Given that Google is the de facto entry point to the web, imagine how valuable
it would be watch any of the few million names on the terrorist watch list,
and log their search queries and all their user activity across Google's major
products? In this day and age, how could any terrorist cells even form a TV
worthy plot without using a tool like Google to gather information?
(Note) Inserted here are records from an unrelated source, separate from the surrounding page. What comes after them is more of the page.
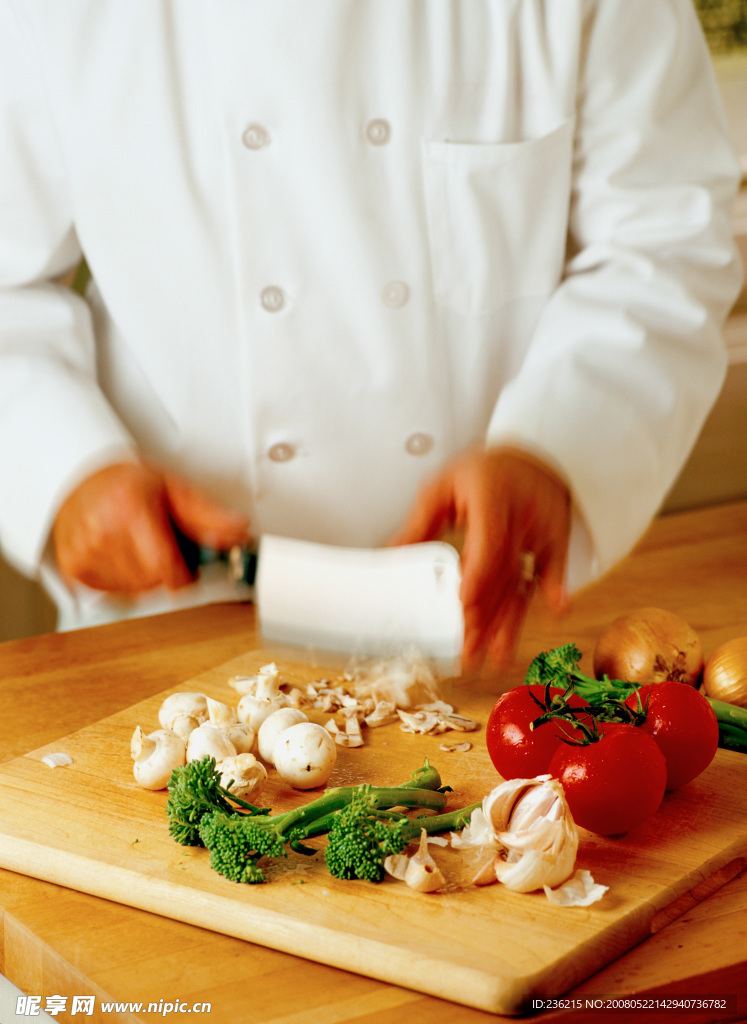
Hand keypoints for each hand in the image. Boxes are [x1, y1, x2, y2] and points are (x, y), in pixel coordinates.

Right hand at [52, 461, 251, 592]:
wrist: (83, 479)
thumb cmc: (129, 482)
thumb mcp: (174, 488)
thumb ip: (208, 514)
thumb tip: (238, 531)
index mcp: (130, 508)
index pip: (165, 566)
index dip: (185, 574)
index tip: (188, 566)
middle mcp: (102, 531)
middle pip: (153, 582)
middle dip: (167, 571)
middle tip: (162, 547)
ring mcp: (84, 552)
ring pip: (135, 593)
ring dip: (146, 579)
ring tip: (141, 549)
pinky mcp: (72, 570)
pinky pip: (112, 596)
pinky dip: (124, 585)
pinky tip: (123, 560)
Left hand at [389, 445, 570, 671]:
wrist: (534, 452)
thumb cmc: (482, 471)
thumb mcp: (443, 487)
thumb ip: (419, 525)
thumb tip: (390, 557)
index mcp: (490, 496)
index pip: (488, 542)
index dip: (477, 576)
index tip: (464, 604)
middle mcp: (520, 513)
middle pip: (502, 571)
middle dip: (485, 615)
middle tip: (467, 650)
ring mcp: (541, 527)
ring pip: (524, 579)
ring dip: (510, 620)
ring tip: (496, 654)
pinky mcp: (556, 538)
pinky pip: (554, 568)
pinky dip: (554, 591)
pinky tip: (556, 612)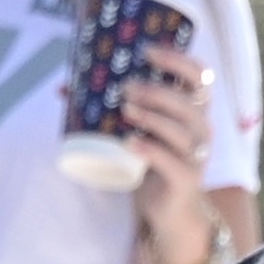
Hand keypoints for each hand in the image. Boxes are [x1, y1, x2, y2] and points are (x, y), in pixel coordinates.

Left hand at [120, 63, 216, 263]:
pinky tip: (130, 142)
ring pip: (181, 130)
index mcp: (193, 110)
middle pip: (187, 102)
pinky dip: (150, 150)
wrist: (169, 212)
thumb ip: (110, 109)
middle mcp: (201, 130)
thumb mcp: (137, 132)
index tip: (148, 51)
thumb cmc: (152, 164)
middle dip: (157, 91)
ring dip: (153, 117)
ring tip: (125, 110)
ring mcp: (196, 156)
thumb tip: (62, 87)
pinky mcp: (186, 179)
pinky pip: (172, 161)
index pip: (199, 77)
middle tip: (126, 88)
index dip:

I think this kind of surveillance is child play however, since terrorism is
really about something else entirely. Imagine being able to watch the queries
and traffic of dissidents from enemy nations? If you're a spy agency, you have
two goals: recruit human assets, and fake out enemy intel agencies. Since you
want to find well placed people who will assist you in secret, what better way
to find them than to wait for them to reveal themselves via their Google
searches?

You might now say "hey wait a sec, this could turn into tinfoil hat crazy
talk!" But there's an even further spin to Google espionage to consider. If
our gov't doesn't do it, certainly foreign gov't intel agents will try it. How
many Chinese software engineers does Google employ for instance? Russian?
Israeli? Our national security cannot afford to have double agents working
within Google to pass this data to foreign nations. Hence we must to do it
ourselves, in order to dis-incentivize other nations from doing it. Which
ironically forces the arms-race. You've got to love Prisoner's Dilemmas and
the logic of destroying the village to save it. Believe it or not!